(Source data)
┌──

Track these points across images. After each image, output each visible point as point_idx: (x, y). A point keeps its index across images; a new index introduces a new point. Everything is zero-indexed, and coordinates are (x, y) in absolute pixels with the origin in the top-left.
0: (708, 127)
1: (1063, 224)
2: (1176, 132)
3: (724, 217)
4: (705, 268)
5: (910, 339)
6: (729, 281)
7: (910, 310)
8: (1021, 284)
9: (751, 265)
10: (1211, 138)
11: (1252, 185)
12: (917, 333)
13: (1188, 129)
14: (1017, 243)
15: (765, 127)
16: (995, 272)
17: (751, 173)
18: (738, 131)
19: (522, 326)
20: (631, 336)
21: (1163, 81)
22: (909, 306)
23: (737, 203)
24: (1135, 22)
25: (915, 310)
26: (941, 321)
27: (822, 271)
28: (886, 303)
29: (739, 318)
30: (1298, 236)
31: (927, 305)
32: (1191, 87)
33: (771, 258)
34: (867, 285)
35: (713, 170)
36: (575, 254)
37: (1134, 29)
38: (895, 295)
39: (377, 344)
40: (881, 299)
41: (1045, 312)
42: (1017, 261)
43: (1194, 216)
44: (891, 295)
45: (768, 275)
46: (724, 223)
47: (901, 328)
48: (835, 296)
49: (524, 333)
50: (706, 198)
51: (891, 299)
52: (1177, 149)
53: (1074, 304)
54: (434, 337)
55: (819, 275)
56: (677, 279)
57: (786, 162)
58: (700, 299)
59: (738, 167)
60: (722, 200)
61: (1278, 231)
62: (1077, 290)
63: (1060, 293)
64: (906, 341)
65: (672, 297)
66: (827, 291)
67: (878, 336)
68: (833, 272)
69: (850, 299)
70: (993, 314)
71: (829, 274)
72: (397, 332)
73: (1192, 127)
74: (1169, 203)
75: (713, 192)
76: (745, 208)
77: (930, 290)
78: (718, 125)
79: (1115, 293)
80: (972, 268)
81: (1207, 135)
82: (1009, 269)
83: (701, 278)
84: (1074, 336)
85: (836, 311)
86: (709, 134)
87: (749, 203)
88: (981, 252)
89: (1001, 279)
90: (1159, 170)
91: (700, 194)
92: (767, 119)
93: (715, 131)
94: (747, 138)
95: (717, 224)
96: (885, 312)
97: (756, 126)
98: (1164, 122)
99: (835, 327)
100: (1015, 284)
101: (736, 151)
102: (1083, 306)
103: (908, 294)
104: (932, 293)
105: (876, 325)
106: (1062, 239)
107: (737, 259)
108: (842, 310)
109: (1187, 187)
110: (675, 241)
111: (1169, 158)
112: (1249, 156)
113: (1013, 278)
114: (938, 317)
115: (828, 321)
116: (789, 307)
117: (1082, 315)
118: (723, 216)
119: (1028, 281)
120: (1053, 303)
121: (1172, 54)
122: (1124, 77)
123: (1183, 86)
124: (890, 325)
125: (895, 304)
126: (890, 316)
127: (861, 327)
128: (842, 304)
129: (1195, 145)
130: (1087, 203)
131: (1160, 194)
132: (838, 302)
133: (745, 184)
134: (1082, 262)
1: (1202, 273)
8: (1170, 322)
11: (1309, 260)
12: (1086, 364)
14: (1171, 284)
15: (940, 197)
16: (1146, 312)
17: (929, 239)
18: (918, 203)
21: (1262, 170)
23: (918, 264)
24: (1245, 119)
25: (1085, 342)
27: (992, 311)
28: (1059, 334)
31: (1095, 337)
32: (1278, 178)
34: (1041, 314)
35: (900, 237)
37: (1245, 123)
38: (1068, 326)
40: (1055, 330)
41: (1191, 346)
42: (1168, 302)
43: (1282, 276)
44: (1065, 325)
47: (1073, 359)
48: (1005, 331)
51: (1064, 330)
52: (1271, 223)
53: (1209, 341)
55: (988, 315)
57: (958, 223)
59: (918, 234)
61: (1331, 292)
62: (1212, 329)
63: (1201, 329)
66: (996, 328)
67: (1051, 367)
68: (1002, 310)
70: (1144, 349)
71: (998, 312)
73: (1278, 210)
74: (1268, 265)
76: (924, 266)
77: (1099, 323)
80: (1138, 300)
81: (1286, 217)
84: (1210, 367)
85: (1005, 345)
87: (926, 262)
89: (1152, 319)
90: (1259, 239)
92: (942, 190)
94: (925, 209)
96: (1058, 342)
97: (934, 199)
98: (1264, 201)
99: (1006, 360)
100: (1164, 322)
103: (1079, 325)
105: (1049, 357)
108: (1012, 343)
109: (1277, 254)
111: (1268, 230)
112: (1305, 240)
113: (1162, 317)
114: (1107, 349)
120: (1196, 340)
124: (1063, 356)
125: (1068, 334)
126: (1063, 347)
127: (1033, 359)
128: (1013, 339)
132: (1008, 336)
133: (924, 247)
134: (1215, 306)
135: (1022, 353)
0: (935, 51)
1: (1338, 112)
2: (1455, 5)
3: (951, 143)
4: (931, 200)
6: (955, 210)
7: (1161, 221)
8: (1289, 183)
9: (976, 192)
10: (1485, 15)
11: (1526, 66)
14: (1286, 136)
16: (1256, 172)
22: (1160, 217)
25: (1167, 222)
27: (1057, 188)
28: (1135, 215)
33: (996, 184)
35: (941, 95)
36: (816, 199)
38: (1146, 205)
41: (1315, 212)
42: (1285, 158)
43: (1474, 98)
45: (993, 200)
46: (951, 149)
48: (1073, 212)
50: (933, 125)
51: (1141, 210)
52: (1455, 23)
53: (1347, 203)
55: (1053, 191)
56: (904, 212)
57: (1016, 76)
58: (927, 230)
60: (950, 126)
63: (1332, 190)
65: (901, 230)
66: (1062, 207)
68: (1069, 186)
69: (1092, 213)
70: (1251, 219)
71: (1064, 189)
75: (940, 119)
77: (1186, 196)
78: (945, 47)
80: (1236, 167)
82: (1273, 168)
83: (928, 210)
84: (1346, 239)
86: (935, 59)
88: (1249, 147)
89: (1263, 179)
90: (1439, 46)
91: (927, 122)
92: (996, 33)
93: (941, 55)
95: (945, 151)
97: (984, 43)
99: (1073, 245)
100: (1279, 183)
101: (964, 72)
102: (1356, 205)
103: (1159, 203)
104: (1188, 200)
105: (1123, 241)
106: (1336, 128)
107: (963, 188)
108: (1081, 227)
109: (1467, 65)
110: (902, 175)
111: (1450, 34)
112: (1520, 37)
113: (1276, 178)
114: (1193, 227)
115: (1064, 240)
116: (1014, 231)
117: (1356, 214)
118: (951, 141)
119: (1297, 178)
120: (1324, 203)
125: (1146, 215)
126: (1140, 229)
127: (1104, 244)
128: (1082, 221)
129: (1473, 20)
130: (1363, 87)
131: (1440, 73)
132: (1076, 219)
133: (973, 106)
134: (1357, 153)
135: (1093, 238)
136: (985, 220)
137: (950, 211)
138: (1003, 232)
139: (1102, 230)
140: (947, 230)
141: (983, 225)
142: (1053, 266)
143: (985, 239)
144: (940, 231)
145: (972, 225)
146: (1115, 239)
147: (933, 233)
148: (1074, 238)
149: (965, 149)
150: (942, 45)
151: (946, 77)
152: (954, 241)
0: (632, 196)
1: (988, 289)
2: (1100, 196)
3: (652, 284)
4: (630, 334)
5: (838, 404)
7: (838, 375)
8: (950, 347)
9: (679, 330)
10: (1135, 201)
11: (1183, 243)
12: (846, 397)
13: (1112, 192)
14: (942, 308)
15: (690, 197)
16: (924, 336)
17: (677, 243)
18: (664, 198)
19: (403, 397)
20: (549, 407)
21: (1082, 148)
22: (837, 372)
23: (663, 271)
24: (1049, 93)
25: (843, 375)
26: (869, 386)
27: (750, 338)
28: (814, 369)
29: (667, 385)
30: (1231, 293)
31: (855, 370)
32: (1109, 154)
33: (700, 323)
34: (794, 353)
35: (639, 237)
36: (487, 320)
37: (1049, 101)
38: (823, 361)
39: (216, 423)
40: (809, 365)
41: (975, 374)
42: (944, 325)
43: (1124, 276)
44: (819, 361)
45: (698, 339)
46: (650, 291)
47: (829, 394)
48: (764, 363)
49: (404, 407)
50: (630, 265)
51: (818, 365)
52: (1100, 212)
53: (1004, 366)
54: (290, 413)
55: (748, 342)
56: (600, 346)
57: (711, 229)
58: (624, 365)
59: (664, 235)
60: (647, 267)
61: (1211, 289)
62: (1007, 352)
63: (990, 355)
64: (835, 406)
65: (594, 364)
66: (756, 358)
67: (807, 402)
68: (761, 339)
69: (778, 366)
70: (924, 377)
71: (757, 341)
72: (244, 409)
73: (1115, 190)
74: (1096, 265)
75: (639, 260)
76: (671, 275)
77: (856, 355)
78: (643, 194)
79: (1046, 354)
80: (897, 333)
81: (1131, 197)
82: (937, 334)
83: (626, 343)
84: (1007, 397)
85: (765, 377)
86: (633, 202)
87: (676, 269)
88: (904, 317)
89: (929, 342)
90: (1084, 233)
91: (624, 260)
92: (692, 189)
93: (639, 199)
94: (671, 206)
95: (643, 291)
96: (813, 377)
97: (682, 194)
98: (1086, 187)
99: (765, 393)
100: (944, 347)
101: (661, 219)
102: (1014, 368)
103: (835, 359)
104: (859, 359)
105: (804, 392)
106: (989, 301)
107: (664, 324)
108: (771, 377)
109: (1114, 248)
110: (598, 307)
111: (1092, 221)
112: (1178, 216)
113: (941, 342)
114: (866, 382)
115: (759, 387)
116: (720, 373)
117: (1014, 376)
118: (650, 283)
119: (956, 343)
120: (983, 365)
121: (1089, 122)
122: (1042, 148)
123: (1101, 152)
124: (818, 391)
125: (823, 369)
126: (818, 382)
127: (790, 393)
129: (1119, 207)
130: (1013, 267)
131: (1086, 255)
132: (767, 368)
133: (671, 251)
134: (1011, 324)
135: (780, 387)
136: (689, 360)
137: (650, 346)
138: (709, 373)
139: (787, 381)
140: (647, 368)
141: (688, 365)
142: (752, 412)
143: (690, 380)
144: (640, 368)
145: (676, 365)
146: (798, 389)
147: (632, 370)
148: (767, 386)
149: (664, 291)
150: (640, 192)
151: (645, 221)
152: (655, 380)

└──

- [Task to carry out]: Please report each line of the material above that contains the word "with", copying every such line in full. Match case exactly.

- [Written reply]:
Track these points across images. After each image, output each visible point as point_idx: (x, y). A point keeps its index across images; a new index introduces a new point. Everything is zero-indexed, and coordinates are (x, y) in absolute pixels with the origin in the top-left.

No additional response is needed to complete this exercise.